READING PASSAGE:
Current Situation
The interface message MediaWiki:Longpage-hint exists in MediaWiki but is rarely used in practice. Most MediaWiki installations — including Wikimedia wikis — leave it undefined. When it *is* defined, it produces confusing and undesirable behavior:
- If the message exists and is not empty, MediaWiki displays a “long page” warning for every page edit, regardless of how large or small the page actually is.
- Users tend to ignore warnings if they are repeatedly presented with them when they are not required.
- Parser functions can be used to show the message conditionally, but those are not part of MediaWiki core, and this solution is hackish.
- When section-editing, the message returns the size of the *section* when it's the size of the *page* that’s important. This means that the parser function hack doesn't work while section editing. (T50719: Issues related to section editing (tracking) is vaguely relevant.)

[Items from a data source]

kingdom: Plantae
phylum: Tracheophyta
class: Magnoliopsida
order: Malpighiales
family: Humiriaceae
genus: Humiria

COMPLETE THE FOLLOWING:
- a) For the Longpage-hint passage, mark each statement yes or no and quote the words that decide it: (i) Wikimedia wikis generally leave the message undefined. (ii) The warning appears only when a page is above a certain size. (iii) Parser functions that display the message conditionally are part of MediaWiki core.
- b) Please retype the part of the Longpage-hint passage that starts at the words "- Users tend" and ends after "is vaguely relevant.)".
- c) Answer these questions from the Longpage-hint passage:
(i) During section editing, whose size does the message return?
(ii) What word describes the parser-function solution?
(iii) What do users tend to do with warnings they are repeatedly shown when the warnings are not required?
This data was taken from a separate source.

SOLUTIONS IN ORDER:
- a)
(i) Yes: "Most MediaWiki installations — including Wikimedia wikis — leave it undefined."
(ii) No: "MediaWiki displays a “long page” warning for every page edit, regardless of how large or small the page actually is."
(iii) No: "those are not part of MediaWiki core"

- b)
- Users tend to ignore warnings if they are repeatedly presented with them when they are not required.
- Parser functions can be used to show the message conditionally, but those are not part of MediaWiki core, and this solution is hackish.
- When section-editing, the message returns the size of the *section* when it's the size of the *page* that’s important. This means that the parser function hack doesn't work while section editing. (T50719: Issues related to section editing (tracking) is vaguely relevant.)

- c)
(i) The size of the section.
(ii) Hackish.
(iii) They ignore them.